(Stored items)
----------

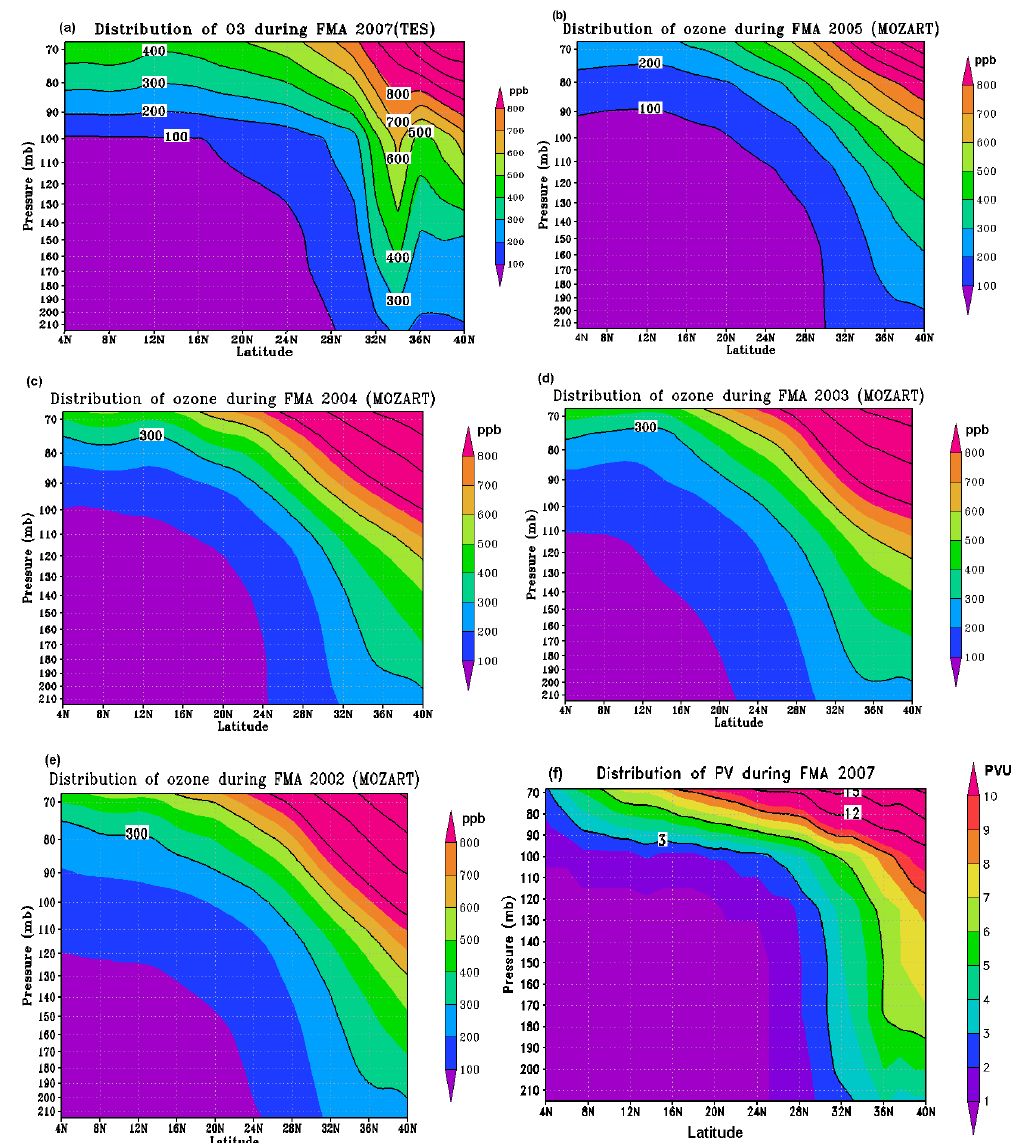
Fig. 5. Latitude-height cross section of zonal (averaged over the longitudes 65–100 ◦ E) and seasonal (February-March-April months) mean ozone mixing ratio as obtained from (a) analysis of TES observations for the year 2007; (b) analysis of MOZART model simulation for the year 2005; (c) analysis of MOZART model simulation for the year 2004; (d) analysis of MOZART model simulation for the year 2003; (e) analysis of MOZART model simulation for the year 2002; (f) latitude-height cross section of zonal (averaged over the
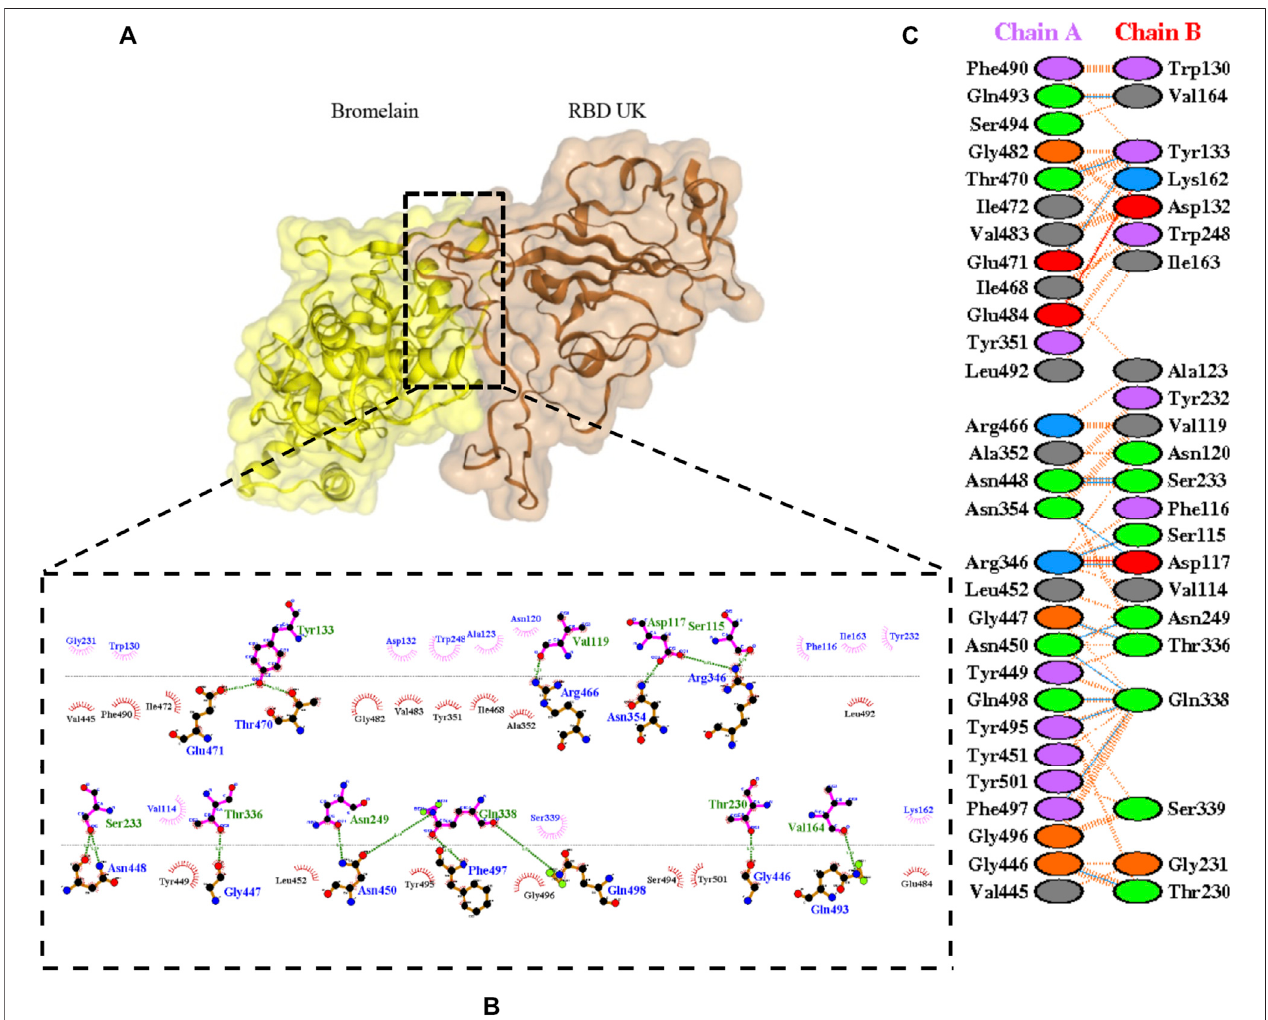
FIGURE 7 | Docking representation of the United Kingdom variant and bromelain complex. (A) the binding interface of the complex, (B) the binding interaction betweentheaminoacids,and (C) interactionrepresentationincludinghydrogen,saltbridges,andnonbondedinteractions.ChainAisRBDUnitedKingdomandchainB is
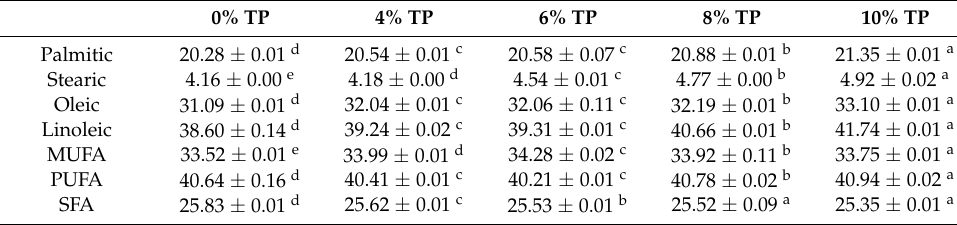
Values in the same row with different letters are significantly different ( p < 0.05) following Fisher’s LSD test. MUFA, monounsaturated fatty acids; PUFA, polyunsaturated fatty acids; SFA, saturated fatty acids. The ANOVA (not presented) highlighted significant differences ( p ≤ 0.05) among samples for all fatty acids. The palmitic, stearic, oleic, and linoleic acids in the control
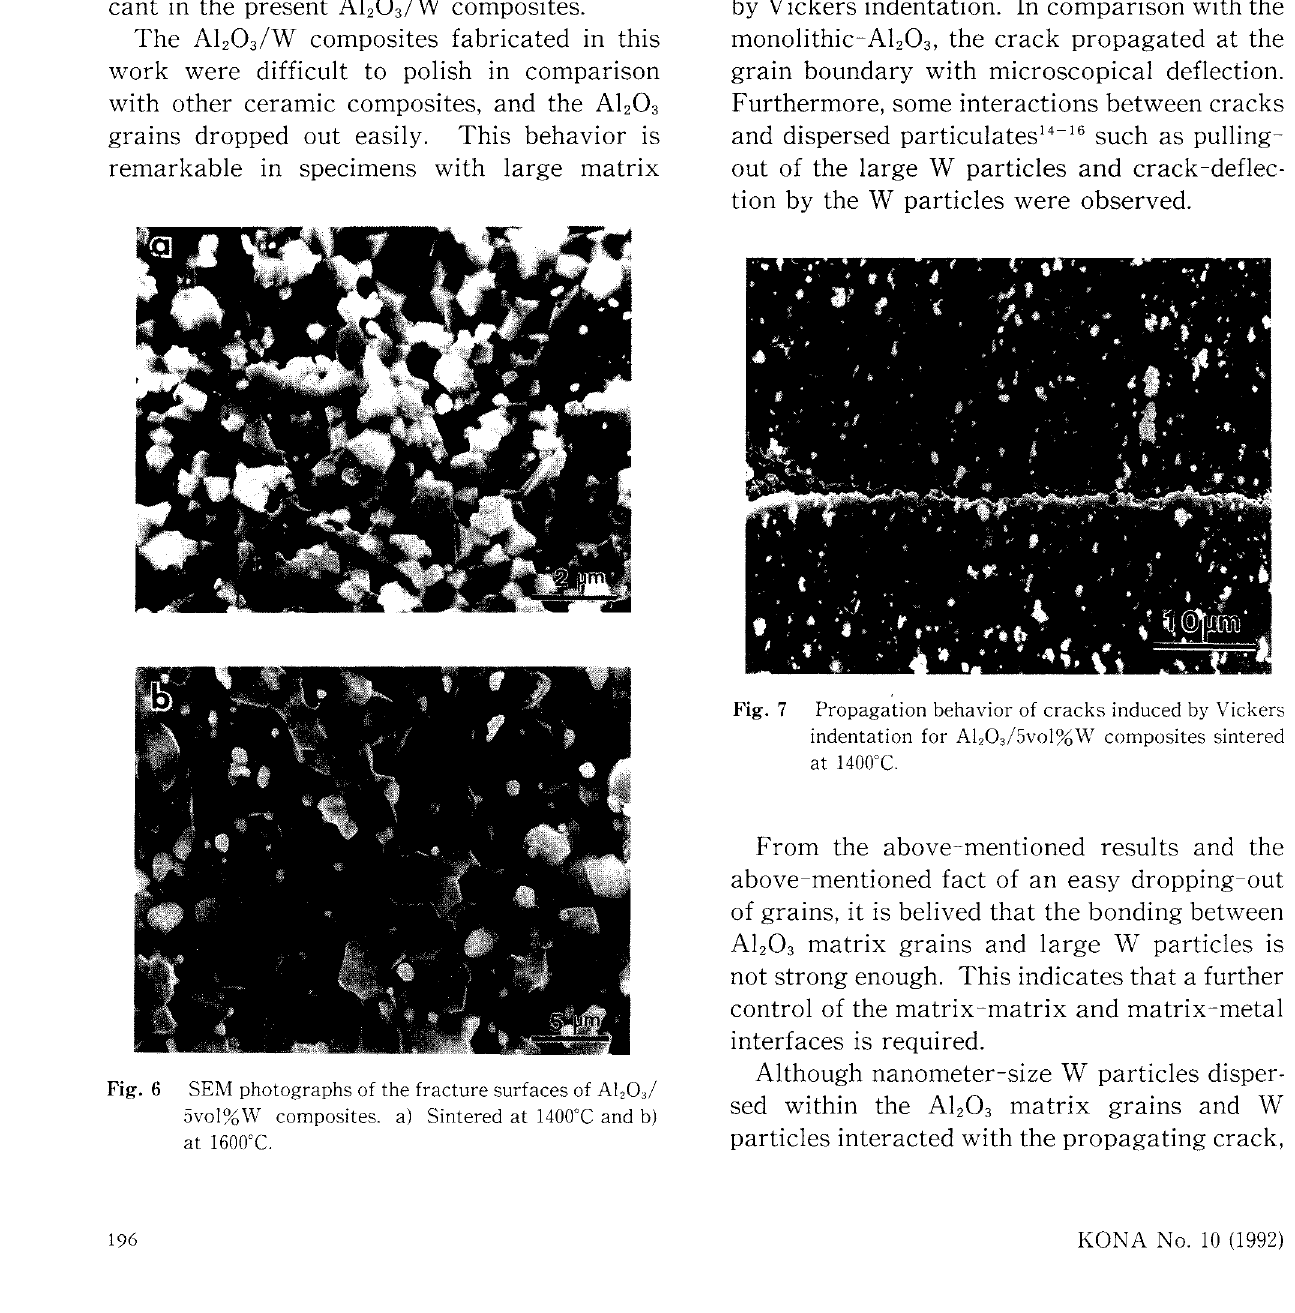
Fig. 6 SEM photographs of the fracture surfaces of Al 5vol%\'\' composites. a) Sintered at 1400T and b) at 1600T.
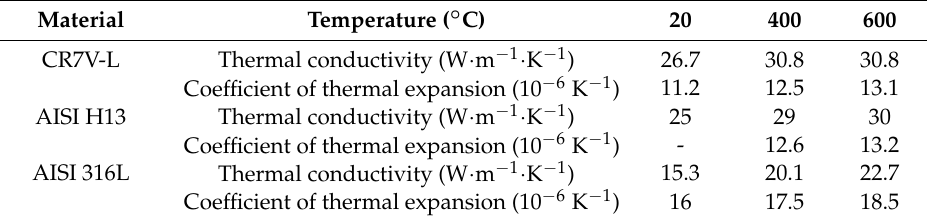
Table 2. Thermal properties of the used materials, data from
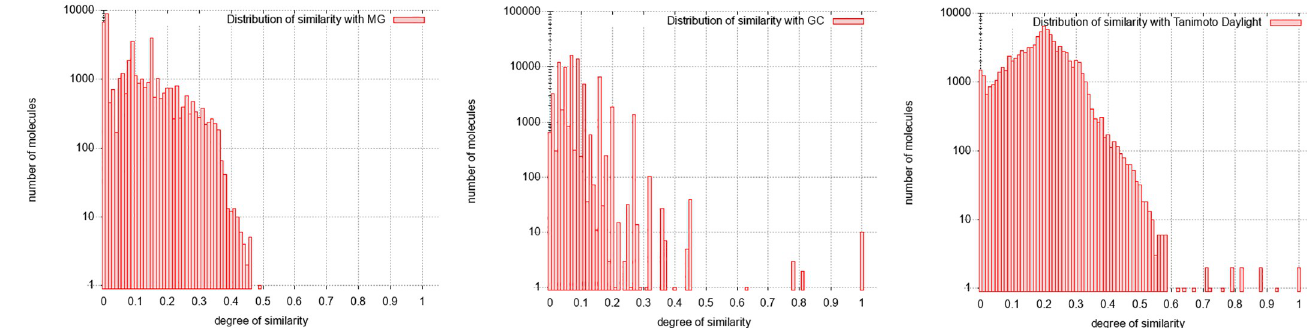
Fig 9. Distribution of similarity on Docetaxel Anhydrous. From left to right: Distribution with molecular graphs (MG), graphs of cycles (GC) and Tanimoto Coefficient (TC).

----------

### Instructions for the task
Each line from the one containing "Fig. 6 SEM photographs" through the last line of the data should be written out exactly. Skip the pictures, and add no other lines.

### Solution below
Fig. 6 SEM photographs of the fracture surfaces of Al 5vol%\'\' composites. a) Sintered at 1400T and b) at 1600T.
Table 2. Thermal properties of the used materials, data from
Fig 9. Distribution of similarity on Docetaxel Anhydrous. From left to right: Distribution with molecular graphs (MG), graphs of cycles (GC) and Tanimoto Coefficient (TC).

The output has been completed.